In the data below, find the line that contains "1,1,0.2500,-0.5850,-0.3750*" and the line that contains "1,1,0.1300,-0.3300,0.0650*". Copy both, plus every line between them, exactly.

/---

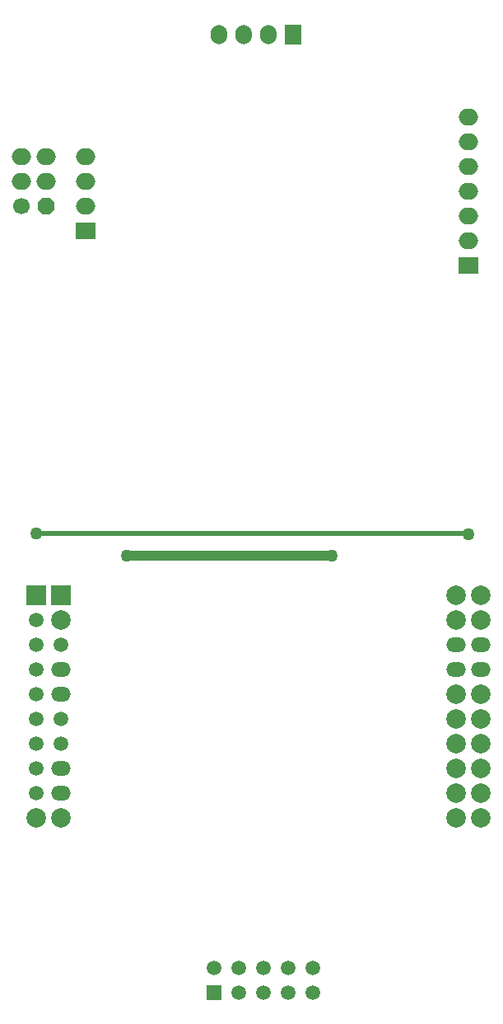
<source format=gtl>
%FSLAX25Y25*%
%MOIN*%
G70*
G01*
G75*
G04 Layer_Physical_Order=1*
G04 Layer_Color=255*
%ADD10C,0.01969*%
%ADD11C,0.03937*%
%ADD12C,0.05906*%
%ADD13R,0.05906X0.05906*%
%ADD14R,0.07874X0.06693*%
%ADD15O,0.07874X0.06693*%
%ADD16R,0.06693X0.07874*%
%ADD17O,0.06693X0.07874*%
%ADD18P,0.07244X8X112.5*%
%ADD19C,0.06693*%
%ADD20C,0.07874*%
%ADD21O,0.07874X0.05906*%
%ADD22R,0.07874X0.07874*%
%ADD23C,0.05000*%
D10*
X84465Y-8500D02*
X84732Y-8768D01*
X-90000Y-8500D02*
X84465D01*
D11*
X-53500Y-17500D02*
X29500D01*
D12*
X22000Y-184000D02*
D03*
Y-194000D02*
D03*
X12000Y-184000D02*
D03*
Y-194000D02*
D03*
X2000Y-184000D02*
D03*
Y-194000D02*
D03*
X-8000Y-184000D02*
D03*
Y-194000D02*
D03*
X-18000Y-184000D02*
D03*
X-90000Y-113500D02*
D03*
Y-103500D02*
D03*
Y-93500D02*
D03*
Y-83500D02*
D03*
Y-73500D02*
D03*
Y-63500D02*
D03*
Y-53500D02*
D03*
Y-43500D02*
D03*
X-80000Y-93500D02*
D03*
Y-83500D02*
D03*
Y-53500D02*
D03*
D13*
X-18000Y-194000D02*
D03*
D14*
X-70000Y114000D02*
D03*
X84732Y99807D02*
D03*
D15*
X-70000Y124000D02*
D03*
Y134000D02*
D03*
Y144000D02*
D03*
X84732Y119807D02*
D03*
Y109807D02*
D03*
Y129807D02*
D03*
Y139807D02*
D03*
Y149807D02*
D03*
Y159807D02*
D03*
X-86000Y134000D02*
D03*
Y144000D02*
D03*
X-96000Y134000D02*
D03*
Y144000D02*
D03*
D16*
X13732Y193307D02*
D03*
D17*
X3732D02*
D03*
X-6268D02*
D03*
X-16268D02*
D03*
D18*
X-86000Y124000D02*
D03*
D19*
X-96000D02*
D03*
D20*
X80000Y-123500D02*
D03*
Y-113500D02*
D03*
Y-103500D02*
D03*
Y-93500D02*
D03*
Y-83500D02*
D03*
Y-73500D02*
D03*
Y-43500D02*
D03*
Y-33500D02*
D03*
X90000Y-123500D02*
D03*
Y-113500D02*
D03*
Y-103500D02*
D03*
Y-93500D02*
D03*
Y-83500D02*
D03*
Y-73500D02*
D03*
Y-43500D02*
D03*
Y-33500D02*
D03*
X-90000Y-123500D02*
D03*
X-80000D02*
D03*
Y-43500D02*
D03*
D21*
X80000Y-63500D02*
D03*
Y-53500D02*
D03*
X90000Y-63500D02*
D03*
Y-53500D02*
D03*
X-80000Y-113500D02*
D03*
Y-103500D02*
D03*
Y-73500D02*
D03*
Y-63500D02*
D03*
D22*
X-90000Y-33500D02*
D03*
X-80000D02*
D03*
D23*
X84732Y-8768D02*
D03*
X29500Y-17500D02*
D03*
X-53500D02*
D03*
X-90000Y-8500D02*
D03*
M02*

</source>
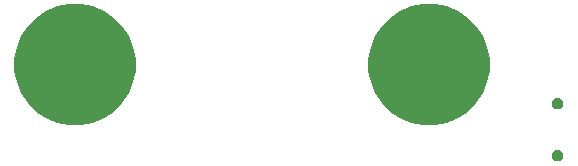
<source format=gbs>
G04 #@! TF.GenerationSoftware,KiCad,Pcbnew,(5.1.4)-1*
G04 #@! TF.CreationDate,2020-01-26T21:21:17-03:00*
G04 #@! TF.ProjectId,CONTESTING,434f4e54-4553-4544-994e-472e6b696361,rev?*
G04 #@! TF.SameCoordinates,Original*
G04 #@! TF.FileFunction,Soldermask,Bot*
G04 #@! TF.FilePolarity,Negative*
%FSLAX46Y46*%
G04 Gerber Fmt 4.6, Leading zero omitted, Abs format (unit mm)*
G04 Created by KiCad (PCBNEW (5.1.4)-1) date 2020-01-26 21:21:17*
%MOMM*%
%LPD*%
G04 APERTURE LIST*
%ADD10C,0.100000*%
G04 APERTURE END LIST*
D10*
G36*
X106197740Y-112058626D02*
G01*
X106246136Y-112068253D01*
X106283902Y-112083896D01*
X106337311Y-112106019D01*
X106337312Y-112106020D01*
X106419369Y-112160848D01*
X106489152Y-112230631D01*
X106489153Y-112230633D01*
X106543981Y-112312689D01*
X106581747Y-112403865D01*
X106601000Y-112500655D01*
X106601000Y-112599345D01*
X106581747Y-112696135D01*
X106543981Y-112787311D01*
X106543980Y-112787312D01*
X106489152Y-112869369D01*
X106419369Y-112939152D01*
X106378062Y-112966752D01*
X106337311Y-112993981D01*
X106283902Y-113016104D01*
X106246136Y-113031747D01*
X106197740Y-113041373D01*
X106149345Y-113051000D01*
X106050655Y-113051000D01*
X106002260Y-113041373D01*
X105953864Y-113031747D01*
X105916098Y-113016104D01*
X105862689Y-112993981D01*
X105821938Y-112966752D01*
X105780631Y-112939152D01*
X105710848Y-112869369D01*
X105656020Y-112787312D01*
X105656019Y-112787311D01*
X105618253Y-112696135D01*
X105599000Y-112599345D01*
X105599000Y-112500655D01*
X105618253Y-112403865D01*
X105656019Y-112312689D01*
X105710847Y-112230633D01*
X105710848Y-112230631D01*
X105780631Y-112160848D01*
X105862688Y-112106020D01*
X105862689Y-112106019D01*
X105916098Y-112083896D01*
X105953864Y-112068253D01*
X106002260Y-112058626D01*
X106050655Y-112049000D01*
X106149345Y-112049000D01*
X106197740Y-112058626D01*
X106197740Y-112058626D01*
G37*
G36*
X96221009Y-99817591D02*
G01*
X96716658Y-99916181D01*
X97650440Y-100302967D01*
X98490822Y-100864492D01*
X99205508Y-101579178D01*
X99767033Y-102419560D01*
X100153819Y-103353342D01*
X100351000Y-104344641D01*
X100351000Y-105355359D01*
X100153819Y-106346658D01*
X99767033Y-107280440D01*
X99205508Y-108120822D01*
X98490822Y-108835508D01*
X97650440Y-109397033D01*
X96716658Y-109783819D01*
X96221008Y-109882410D01*
X95725361Y-109981000D01*
X94714639Y-109981000D01*
X94218992Y-109882410D01*
X93723342Y-109783819D01*
X92789560Y-109397033D01*
X91949178Y-108835508D01*
X91234492Y-108120822D01*
X90672967Y-107280440D01*
X90286181Y-106346658D01*
X90089000Y-105355359D01*
X90089000Y-104344641D01*
X90286181Y-103353342D01*
X90672967Y-102419560D01*
X91234492Y-101579178D01*
X91949178Y-100864492D01*
X92789560Y-100302967D01*
X93723342Y-99916181D01*
X94218991Y-99817591D01*
X94714639Y-99719000D01*
X95725361Y-99719000D01*
X96221009Y-99817591D01*
X96221009Y-99817591D01*
G37*
G36*
X66251009Y-99817591D02*
G01*
X66746658Y-99916181D01*
X67680440Y-100302967D01*
X68520822Y-100864492D01*
X69235508Y-101579178D01*
X69797033Y-102419560D01*
X70183819Y-103353342D01*
X70381000Y-104344641D01*
X70381000Y-105355359D01*
X70183819Y-106346658D01*
X69797033Y-107280440D01*
X69235508Y-108120822D01*
X68520822Y-108835508D01*
X67680440Y-109397033D01*
X66746658Y-109783819D01*
X66251008Y-109882410D01*
X65755361Y-109981000D01*
X64744639Y-109981000D01*
X64248992Y-109882410D01*
X63753342Y-109783819D01*
X62819560Y-109397033D01*
X61979178Y-108835508D01*
X61264492Y-108120822D01*
X60702967Y-107280440D01*
X60316181Y-106346658D01*
X60119000Y-105355359D01*
X60119000Y-104344641D01*
X60316181Y-103353342D01*
X60702967Y-102419560D01*
X61264492Y-101579178D01*
X61979178Y-100864492D01*
X62819560Y-100302967D01*
X63753342Y-99916181D01*
X64248991Y-99817591D01*
X64744639Y-99719000D01*
X65755361Y-99719000D01*
X66251009Y-99817591D01*
X66251009Y-99817591D01*
G37*
G36*
X106197740Y-107658626D02*
G01*
X106246136Y-107668253D01*
X106283902Y-107683896D01*
X106337311Y-107706019D01*
X106337312Y-107706020D01*
X106419369Y-107760848D01*
X106489152Y-107830631D01*
X106489153Y-107830633D01*
X106543981Y-107912689D01*
X106581747Y-108003865D01*
X106601000Y-108100655D01*
X106601000Y-108199345D01*
X106581747Y-108296135D01*
X106543981Y-108387311D01*
X106543980Y-108387312D01*
X106489152Y-108469369D01*
X106419369Y-108539152D01*
X106378062Y-108566752D01*
X106337311Y-108593981D01*
X106283902Y-108616104D01*
X106246136Y-108631747D01*
X106197740Y-108641373D01*
X106149345Y-108651000D01*
X106050655Y-108651000D01*
X106002260Y-108641373D01*
X105953864Y-108631747D01*
X105916098Y-108616104D01*
X105862689Y-108593981D01*
X105821938Y-108566752D01*
X105780631Y-108539152D01*
X105710848Y-108469369D01*
X105656020Y-108387312D01*
X105656019Y-108387311D01*
X105618253Y-108296135D01*
X105599000Y-108199345D01*
X105599000Y-108100655D01*
X105618253Y-108003865D01*
X105656019Y-107912689D01*
X105710847Y-107830633D01*
X105710848Y-107830631D01*
X105780631Y-107760848D01*
X105862688Y-107706020D01*
X105862689Y-107706019D01*
X105916098Y-107683896D01*
X105953864Y-107668253D01*
X106002260Y-107658626D01*
X106050655Y-107649000D01*
X106149345Y-107649000D01*
X106197740Y-107658626D01*
X106197740Y-107658626D01*
G37*
M02*

</source>
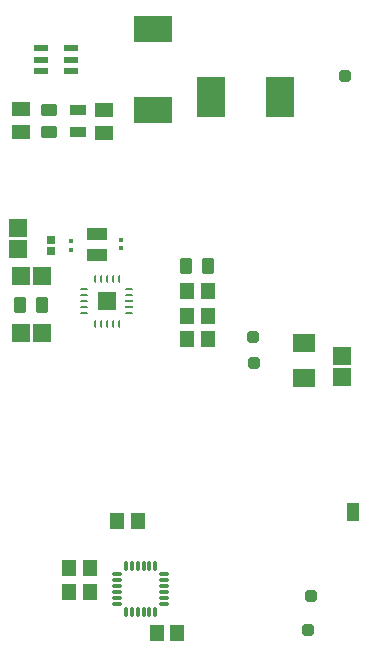
<source format=gbp>
G04*
G04 #@! TF.GenerationSoftware,Altium Limited,Altium Designer,19.0.15 (446)*
G04*
G04 Layer_Color=128*
%FSLAX44Y44*%
%MOMM*%
G71*
G01*
G75*
G04:AMPARAMS|DCode=21|XSize=1.016mm|YSize=1.016mm|CornerRadius=0.254mm|HoleSize=0mm|Usage=FLASHONLY|Rotation=90.000|XOffset=0mm|YOffset=0mm|HoleType=Round|Shape=RoundedRectangle|*
%AMROUNDEDRECTD21*
21,1,1.0160,0.5080,0,0,90.0*
21,1,0.5080,1.0160,0,0,90.0*
1,1,0.5080,0.2540,0.2540*
1,1,0.5080,0.2540,-0.2540*
1,1,0.5080,-0.2540,-0.2540*
1,1,0.5080,-0.2540,0.2540*
%
%ADD21ROUNDEDRECTD21*%
G04:AMPARAMS|DCode=26|XSize=1mm|YSize=1.42mm|CornerRadius=0.125mm|HoleSize=0mm|Usage=FLASHONLY|Rotation=90.000|XOffset=0mm|YOffset=0mm|HoleType=Round|Shape=RoundedRectangle|*
%AMROUNDEDRECTD26*
21,1,1.0000,1.1700,0,0,90.0*
21,1,0.7500,1.4200,0,0,90.0*
1,1,0.2500,0.5850,0.3750*
1,1,0.2500,0.5850,-0.3750*
1,1,0.2500,-0.5850,-0.3750*
1,1,0.2500,-0.5850,0.3750*
%
%ADD26ROUNDEDRECTD26*%
G04:AMPARAMS|DCode=27|XSize=1mm|YSize=1.42mm|CornerRadius=0.125mm|HoleSize=0mm|Usage=FLASHONLY|Rotation=0.000|XOffset=0mm|YOffset=0mm|HoleType=Round|Shape=RoundedRectangle|*
%AMROUNDEDRECTD27*
21,1,1.0000,1.1700,0,0,0.0*
21,1,0.7500,1.4200,0,0,0.0*
1,1,0.2500,0.3750,-0.5850*
1,1,0.2500,-0.3750,-0.5850*
1,1,0.2500,-0.3750,0.5850*
1,1,0.2500,0.3750,0.5850*
%
%ADD27ROUNDEDRECTD27*%
%ADD29R,1.3800X0.9200*%
%ADD30R,1.5046X1.5562*%
G04:AMPARAMS|DCode=40|XSize=1.016mm|YSize=1.016mm|CornerRadius=0.254mm|HoleSize=0mm|Usage=FLASHONLY|Rotation=0.000|XOffset=0mm|YOffset=0mm|HoleType=Round|Shape=RoundedRectangle|*
%AMROUNDEDRECTD40*
21,1,1.0160,0.5080,0,0,0.0*
21,1,0.5080,1.0160,0,0,0.0*
1,1,0.5080,0.2540,-0.2540*
1,1,0.5080,-0.2540,-0.2540*
1,1,0.5080,-0.2540,0.2540*
1,1,0.5080,0.2540,0.2540*
%
%ADD40ROUNDEDRECTD40*%
%ADD106R,1.0160X1.5240*%
%ADD107R,1.5562X1.5046*%
%ADD108R,1.8582X1.5055*%
%ADD109R,3.1800X2.2500*%
%ADD110R,1.1600X1.4700*%
%ADD111R,0.4000X0.3000*%
%ADD112R,1.7800X1.0200*%
%ADD113R,1.1500X1.4700*%
%ADD114R,2.4130X3.4290*%
%ADD115R,1.2000X0.6000*%
%ADD116R,1.5000X1.3000*%
G04:AMPARAMS|DCode=117|XSize=0.6937mm|YSize=0.2393mm|CornerRadius=0.0598mm|HoleSize=0mm|Usage=FLASHONLY|Rotation=90.000|XOffset=0mm|YOffset=0mm|HoleType=Round|Shape=RoundedRectangle|*
%AMROUNDEDRECTD117*
21,1,0.6937,0.1196,0,0,90.0*
21,1,0.5741,0.2393,0,0,90.0*
1,1,0.1196,0.0598,0.2870*
1,1,0.1196,0.0598,-0.2870*
1,1,0.1196,-0.0598,-0.2870*
1,1,0.1196,-0.0598,0.2870*
%
%ADD117ROUNDEDRECTD117*%
G04:AMPARAMS|DCode=118|XSize=0.2393mm|YSize=0.6937mm|CornerRadius=0.0598mm|HoleSize=0mm|Usage=FLASHONLY|Rotation=90.000|XOffset=0mm|YOffset=0mm|HoleType=Round|Shape=RoundedRectangle|*
%AMROUNDEDRECTD118*
21,1,0.2393,0.5741,0,0,90.0*
21,1,0.1196,0.6937,0,0,90.0*
1,1,0.1196,0.2870,0.0598*
1,1,0.1196,0.2870,-0.0598*
1,1,0.1196,-0.2870,-0.0598*
1,1,0.1196,-0.2870,0.0598*
%
%ADD118ROUNDEDRECTD118*%
%ADD119O,0.6937X0.2393*%
%ADD120R,0.6937X0.2393*%
G04:AMPARAMS|DCode=122|XSize=0.79mm|YSize=0.26mm|CornerRadius=0.065mm|HoleSize=0mm|Usage=FLASHONLY|Rotation=180.000|XOffset=0mm|YOffset=0mm|HoleType=Round|Shape=RoundedRectangle|*
%AMROUNDEDRECTD122*
21,1,0.7900,0.1300,0,0,180.0*
21,1,0.6600,0.2600,0,0,180.0*
1,1,0.1300,-0.3300,0.0650*
1,1,0.1300,0.3300,0.0650*
1,1,0.1300,0.3300,-0.0650*
1,1,0.1300,-0.3300,-0.0650*
%
%ADD122ROUNDEDRECTD122*%
G04:AMPARAMS|DCode=123|XSize=0.79mm|YSize=0.26mm|CornerRadius=0.065mm|HoleSize=0mm|Usage=FLASHONLY|Rotation=90.000|XOffset=0mm|YOffset=0mm|HoleType=Round|Shape=RoundedRectangle|*
%AMROUNDEDRECTD123*
21,1,0.7900,0.1300,0,0,90.0*
21,1,0.6600,0.2600,0,0,90.0*
1,1,0.1300,0.0650,0.3300*
1,1,0.1300,0.0650,-0.3300*
1,1,0.1300,-0.0650,-0.3300*
1,1,0.1300,-0.0650,0.3300*
%
%ADD123ROUNDEDRECTD123*%
%ADD124R,0.6725X0.7653*%
%ADD132R,1.6444X1.6444*%
D21*
X245840Y282380D02*
D03*
D26*
X72617Y496298D02*
D03*
Y477598D02*
D03*
D27*
X66959Y331415D02*
D03*
X48259D02*
D03*
X207465Y364545D02*
D03*
X188765D02*
D03*
D29*
X96720Y477615D02*
D03*
Y496715D02*
D03*
D30*
X66676Y307591D02*
D03*
X48661D02*
D03*
X48663Y356029D02*
D03*
X66679D02*
D03*
D40*
X323440Y525318D02*
D03*
X245590Y304380D02*
D03*
X291470Y56487D02*
D03*
X294771Y85415D02*
D03*
D106*
X330123Y156170D02*
D03*
D107*
X320871Y288271D02*
D03*
Y270255D02*
D03*
X46245Y379064D02*
D03*
Y397079D02*
D03*
D108*
X288514Y270059D02*
D03*
Y299586D02*
D03*
D109*
X160797Y565529D02*
D03*
Y496429D02*
D03*
D110*
X147529Y148749D02*
D03*
X129929D02*
D03*
X207062Y302915D02*
D03*
X189461D02*
D03*
X189466Y343112D02*
D03*
X207066D02*
D03*
X189764Y322548D02*
D03*
X207363D02*
D03*
X107420Y88138D02*
D03*
X89820D02*
D03*
D111*
X133203Y379633D02*
D03*
Y386633D02*
D03*
X90802Y385493D02*
D03*
Y378493D02*
D03*
D112*
X113315Y373539D02*
D03*
Y391339D02*
D03*
D113*
X107156Y109050D02*
D03*
X89556D02*
D03*
X163600Y54090D02*
D03*
X181200D02*
D03*
D114*
X268284Y507512D02*
D03*
X209863D02*
D03*
D115*
X91573Y548701D02*
D03*
Y539201D02*
D03*
Y529701D02*
D03*
X65573D02*
D03*
Y539201D02*
D03*
Y548701D02*
D03*
D116*
X48948Y477595D02*
D03*
Y497595D02*
D03*
X119091Y496948D02*
D03*
Y476948D02*
D03*
D117*
X131380Y315830D02*
D03*
X126380D02*
D03*
X121380D02*
D03*
X116380D02*
D03*
X111380D02*
D03*
Y353600D02*
D03*
X116380D02*
D03*
X121380D02*
D03*
X126380D02*
D03*
X131380D02*
D03*
D118*
X102495Y324715D02*
D03*
Y329715D02*
D03*
Y334715D02*
D03*
Y339715D02*
D03*
Y344715D02*
D03*
X140265D02*
D03*
Y339715D02*
D03*
Y324715D02*
D03*
D119*
Y334715D02*
D03*
D120*
Y329715D02*
D03*
D122*
X169737Y103693D02*
D03*
Y98693D02*
D03*
Y93693D02*
D03*
Y88693D02*
D03*
Y83693D02*
D03*
Y78693D02*
D03*
X130337D02*
D03*
Y83693D02*
D03*
Y88693D02*
D03*
Y93693D02*
D03*
Y98693D02*
D03*
Y103693D02*
D03*
D123*
X162537Y71493D02*
D03*
X157537D02*
D03*
X152537D02*
D03*
X147537D02*
D03*
X142537D02*
D03*
X137537D02*
D03*
Y110893D02*
D03*
X142537D02*
D03*
X147537D02*
D03*
X152537D02*
D03*
X157537D02*
D03*
X162537D02*
D03*
D124*
X74310Y377448D02*
D03*
Y386519D02*
D03*
D132*
X121380Y334720D02*
D03*
M02*

</source>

\---

-- Solution to the problem --
1,1,0.2500,-0.5850,-0.3750*
1,1,0.2500,-0.5850,0.3750*
%
%ADD26ROUNDEDRECTD26*%
G04:AMPARAMS|DCode=27|XSize=1mm|YSize=1.42mm|CornerRadius=0.125mm|HoleSize=0mm|Usage=FLASHONLY|Rotation=0.000|XOffset=0mm|YOffset=0mm|HoleType=Round|Shape=RoundedRectangle|*
%AMROUNDEDRECTD27*
21,1,1.0000,1.1700,0,0,0.0*
21,1,0.7500,1.4200,0,0,0.0*
1,1,0.2500,0.3750,-0.5850*
1,1,0.2500,-0.3750,-0.5850*
1,1,0.2500,-0.3750,0.5850*
1,1,0.2500,0.3750,0.5850*
%
%ADD27ROUNDEDRECTD27*%
%ADD29R,1.3800X0.9200*%
%ADD30R,1.5046X1.5562*%
G04:AMPARAMS|DCode=40|XSize=1.016mm|YSize=1.016mm|CornerRadius=0.254mm|HoleSize=0mm|Usage=FLASHONLY|Rotation=0.000|XOffset=0mm|YOffset=0mm|HoleType=Round|Shape=RoundedRectangle|*
%AMROUNDEDRECTD40*
21,1,1.0160,0.5080,0,0,0.0*
21,1,0.5080,1.0160,0,0,0.0*
1,1,0.5080,0.2540,-0.2540*
1,1,0.5080,-0.2540,-0.2540*
1,1,0.5080,-0.2540,0.2540*
1,1,0.5080,0.2540,0.2540*
%
%ADD40ROUNDEDRECTD40*%
%ADD106R,1.0160X1.5240*%
%ADD107R,1.5562X1.5046*%
%ADD108R,1.8582X1.5055*%
%ADD109R,3.1800X2.2500*%
%ADD110R,1.1600X1.4700*%
%ADD111R,0.4000X0.3000*%
%ADD112R,1.7800X1.0200*%
%ADD113R,1.1500X1.4700*%
%ADD114R,2.4130X3.4290*%
%ADD115R,1.2000X0.6000*%
%ADD116R,1.5000X1.3000*%
G04:AMPARAMS|DCode=117|XSize=0.6937mm|YSize=0.2393mm|CornerRadius=0.0598mm|HoleSize=0mm|Usage=FLASHONLY|Rotation=90.000|XOffset=0mm|YOffset=0mm|HoleType=Round|Shape=RoundedRectangle|*
%AMROUNDEDRECTD117*
21,1,0.6937,0.1196,0,0,90.0*
21,1,0.5741,0.2393,0,0,90.0*
1,1,0.1196,0.0598,0.2870*
1,1,0.1196,0.0598,-0.2870*
1,1,0.1196,-0.0598,-0.2870*
1,1,0.1196,-0.0598,0.2870*
%
%ADD117ROUNDEDRECTD117*%
G04:AMPARAMS|DCode=118|XSize=0.2393mm|YSize=0.6937mm|CornerRadius=0.0598mm|HoleSize=0mm|Usage=FLASHONLY|Rotation=90.000|XOffset=0mm|YOffset=0mm|HoleType=Round|Shape=RoundedRectangle|*
%AMROUNDEDRECTD118*
21,1,0.2393,0.5741,0,0,90.0*
21,1,0.1196,0.6937,0,0,90.0*
1,1,0.1196,0.2870,0.0598*
1,1,0.1196,0.2870,-0.0598*
1,1,0.1196,-0.2870,-0.0598*
1,1,0.1196,-0.2870,0.0598*
%
%ADD118ROUNDEDRECTD118*%
%ADD119O,0.6937X0.2393*%
%ADD120R,0.6937X0.2393*%
G04:AMPARAMS|DCode=122|XSize=0.79mm|YSize=0.26mm|CornerRadius=0.065mm|HoleSize=0mm|Usage=FLASHONLY|Rotation=180.000|XOffset=0mm|YOffset=0mm|HoleType=Round|Shape=RoundedRectangle|*
%AMROUNDEDRECTD122*
21,1,0.7900,0.1300,0,0,180.0*
21,1,0.6600,0.2600,0,0,180.0*
1,1,0.1300,-0.3300,0.0650*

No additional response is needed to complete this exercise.